Reading passage:
A second reading of this book made for a very different experience than the first. Lucy’s first husband, William, calls Lucy and demands that she pack a bag and move with him to Maine. They haven’t lived together for many years and she can’t understand what the hurry is but Covid has hit New York and William wants out. They move to Maine in a rented house on the sea front and wait. The book then details all the people, conversations and events that happened to them during lockdown and the fact that Lucy and William get back together again.

The first time I read this book back in 2023 I was immediately taken with the pandemic element of the story, the lockdown, the fear and the strange ways in which we met to talk – outside and distanced. This reading allowed me to focus on the elements of the story, I am not sure you would call this a story, and what was happening in Lucy’s life and it was not as pleasurable an experience.

Told in first person through Lucy’s eyes, you are very much inside her head, an unsettling, scattered place that leaves you exhausted in places. She seems incapable of looking after herself, needing William to make decisions about the pandemic and staying safe, William to buy her a winter coat and to do the cooking whilst she flits about not settling. She does go outside and walk every day and talk to people that she meets – all distanced but there is something about the writing that I found quite irritating.

Strout is the master of qualifying parts of and whole sentences. In the first part of the book I counted 58 different adverbs ending in -ly which is an unusually high number. The effect is to qualify the verbs making them specific but still remain vague. She does this in other ways:

It was not quite the middle of June . . .

So it wasn’t the 15th of June but what was it and was the timing important for the story she was about to tell? No.

Frequently, after a story had been told we hear ‘I get it’, or ‘I thought so’ or ‘I understand’ and so we as the reader have to work out what she understands or gets and there is quite a lot of that work to do. The writing is fragmented and quite speech like and she has a habit of ending paragraphs with a sentence that is quite emphatic or opposes what she has just been saying.

There were moments of quite profound thoughts and I suspect this along with the cast of characters that Lucy meets are what other readers love about this book but for me it was not as good the second time around.

The one part I really disliked in the book was when Lucy found she did have a story to write after having writer’s block for most of the time. Here, we then get the story’s characters – Arms, Legs and Sperm – and it really was not a good piece of writing. It was awful, making me feel as if Lucy wasn’t really a writer and I had seen Lucy as Strout and this as a piece of almost autofiction. Am I wrong?

Collected data:
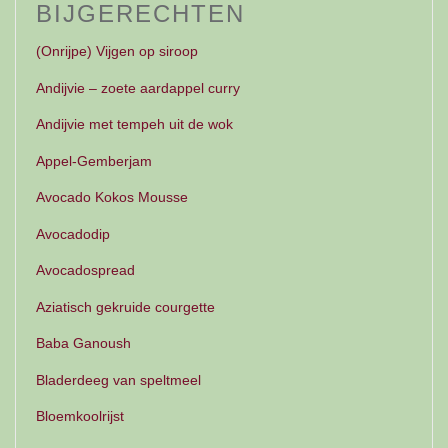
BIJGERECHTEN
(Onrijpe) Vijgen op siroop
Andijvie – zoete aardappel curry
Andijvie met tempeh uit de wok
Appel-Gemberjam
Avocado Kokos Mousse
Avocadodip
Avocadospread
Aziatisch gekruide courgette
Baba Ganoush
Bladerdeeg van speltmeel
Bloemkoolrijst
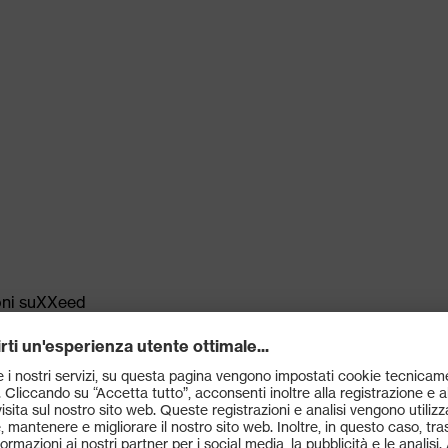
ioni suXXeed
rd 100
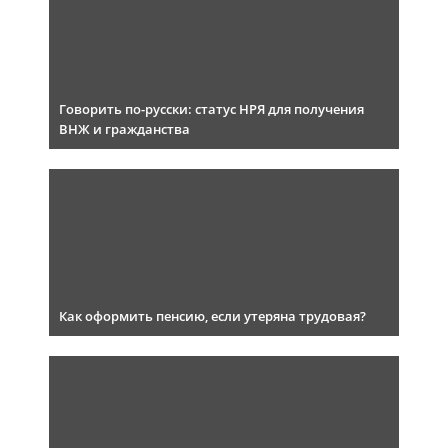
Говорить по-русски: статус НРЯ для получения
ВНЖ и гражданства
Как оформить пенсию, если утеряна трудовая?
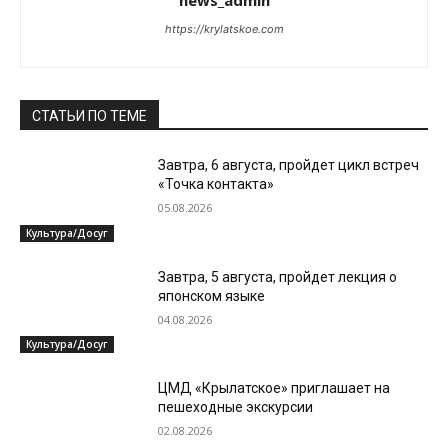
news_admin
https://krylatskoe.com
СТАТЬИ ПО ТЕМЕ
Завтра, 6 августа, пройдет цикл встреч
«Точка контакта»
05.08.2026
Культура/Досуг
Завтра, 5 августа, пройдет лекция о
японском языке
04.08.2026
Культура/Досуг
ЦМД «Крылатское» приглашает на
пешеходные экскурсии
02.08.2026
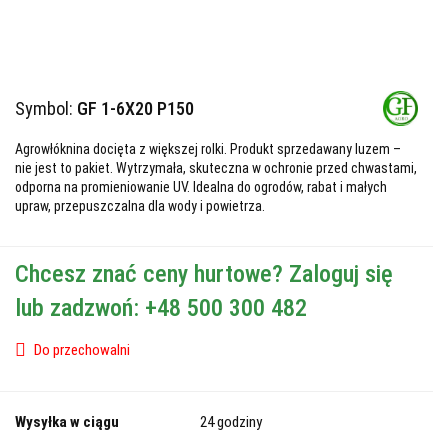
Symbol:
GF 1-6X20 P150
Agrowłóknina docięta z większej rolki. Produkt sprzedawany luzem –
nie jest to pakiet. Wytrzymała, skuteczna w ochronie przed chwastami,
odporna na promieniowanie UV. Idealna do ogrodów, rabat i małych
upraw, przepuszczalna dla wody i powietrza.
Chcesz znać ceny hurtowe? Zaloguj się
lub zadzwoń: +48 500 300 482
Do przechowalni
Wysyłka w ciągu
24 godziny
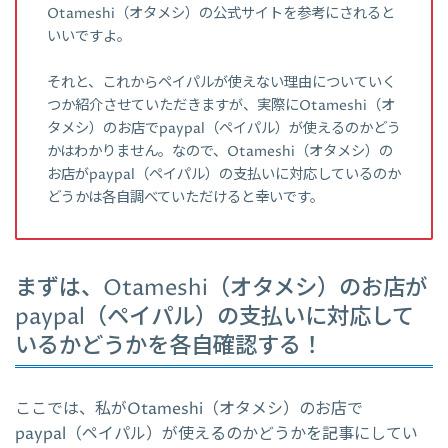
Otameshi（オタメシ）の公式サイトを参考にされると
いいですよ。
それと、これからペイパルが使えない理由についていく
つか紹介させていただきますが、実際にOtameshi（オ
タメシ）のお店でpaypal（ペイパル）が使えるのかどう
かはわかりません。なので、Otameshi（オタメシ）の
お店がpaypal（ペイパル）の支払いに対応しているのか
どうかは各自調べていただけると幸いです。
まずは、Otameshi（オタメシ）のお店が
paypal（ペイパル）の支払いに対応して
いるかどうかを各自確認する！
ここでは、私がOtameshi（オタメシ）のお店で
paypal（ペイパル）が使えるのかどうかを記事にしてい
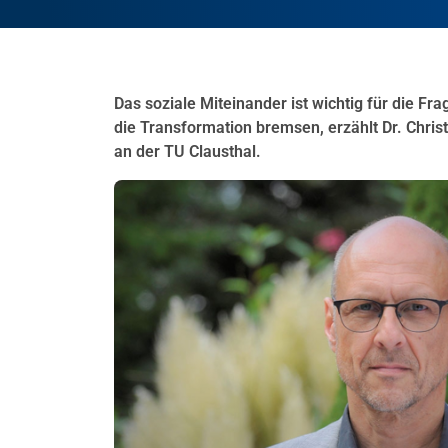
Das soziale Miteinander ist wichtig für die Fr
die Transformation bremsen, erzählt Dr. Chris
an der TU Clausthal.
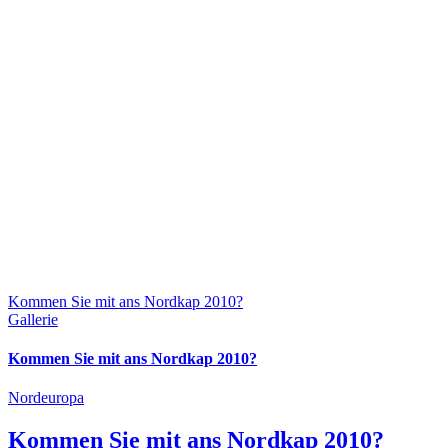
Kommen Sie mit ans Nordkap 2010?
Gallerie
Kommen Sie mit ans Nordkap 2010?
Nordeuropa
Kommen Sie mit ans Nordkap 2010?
--
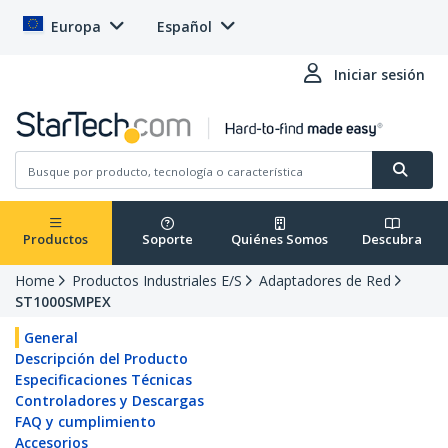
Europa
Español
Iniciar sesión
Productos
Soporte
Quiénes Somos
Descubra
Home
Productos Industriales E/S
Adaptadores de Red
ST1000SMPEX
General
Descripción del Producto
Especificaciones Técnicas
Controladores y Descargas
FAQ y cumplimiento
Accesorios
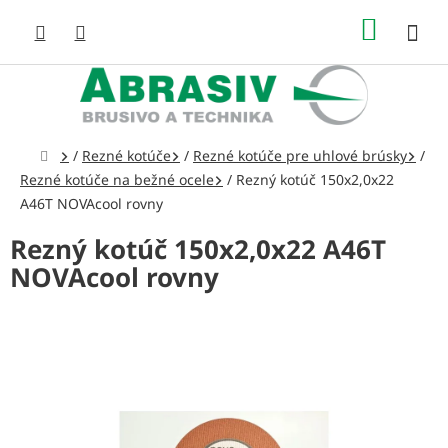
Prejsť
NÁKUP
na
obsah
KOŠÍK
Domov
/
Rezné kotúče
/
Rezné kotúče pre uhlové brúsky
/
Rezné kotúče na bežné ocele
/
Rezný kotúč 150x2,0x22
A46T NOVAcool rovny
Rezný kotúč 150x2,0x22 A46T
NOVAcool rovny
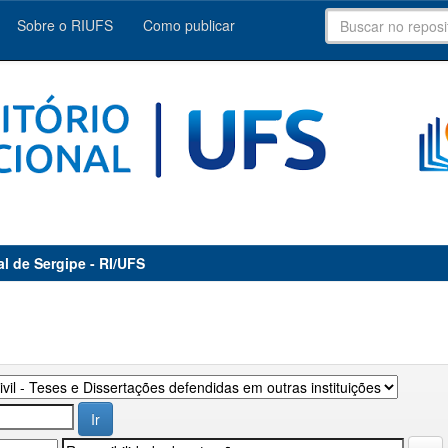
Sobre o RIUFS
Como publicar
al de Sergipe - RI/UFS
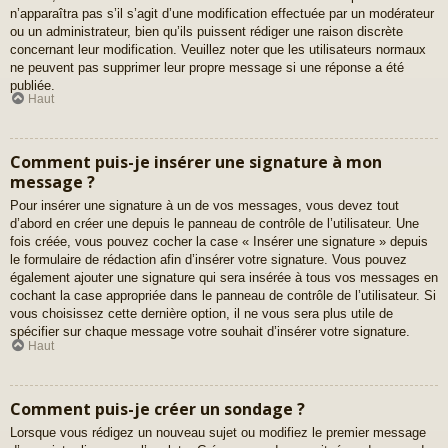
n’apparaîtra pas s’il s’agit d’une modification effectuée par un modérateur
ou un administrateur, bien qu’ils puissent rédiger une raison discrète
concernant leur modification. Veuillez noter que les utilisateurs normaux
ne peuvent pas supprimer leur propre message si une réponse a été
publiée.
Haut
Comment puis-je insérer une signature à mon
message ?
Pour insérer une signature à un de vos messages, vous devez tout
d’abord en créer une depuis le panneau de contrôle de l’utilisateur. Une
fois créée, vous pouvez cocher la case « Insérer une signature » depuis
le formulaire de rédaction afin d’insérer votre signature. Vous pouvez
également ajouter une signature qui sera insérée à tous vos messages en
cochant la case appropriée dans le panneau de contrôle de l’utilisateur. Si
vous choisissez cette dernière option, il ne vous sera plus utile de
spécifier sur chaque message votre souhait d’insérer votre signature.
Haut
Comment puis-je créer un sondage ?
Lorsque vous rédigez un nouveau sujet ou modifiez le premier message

Task set:
A. Copy word for word the portion of the book review that starts at the words "It was not quite" and ends after the words "just been saying.".
B. According to the book review, how many different adverbs ending in -ly did the reviewer count in the first part of the book?
C. Do these statements agree with the book review? Answer yes or no for each, and quote the deciding words.
(i) William wants to leave New York because Covid has hit the city.
(ii) The reviewer first read the book in 2021.
(iii) Lucy does the cooking during their time in Maine.

Answer set:
A.
It was not quite the middle of June . . .

So it wasn’t the 15th of June but what was it and was the timing important for the story she was about to tell? No.

Frequently, after a story had been told we hear ‘I get it’, or ‘I thought so’ or ‘I understand’ and so we as the reader have to work out what she understands or gets and there is quite a lot of that work to do. The writing is fragmented and quite speech like and she has a habit of ending paragraphs with a sentence that is quite emphatic or opposes what she has just been saying.

B. 58

C.
(i) Yes: "Covid has hit New York and William wants out."
(ii) No: "The first time I read this book back in 2023"
(iii) No: "William to buy her a winter coat and to do the cooking whilst she flits about not settling."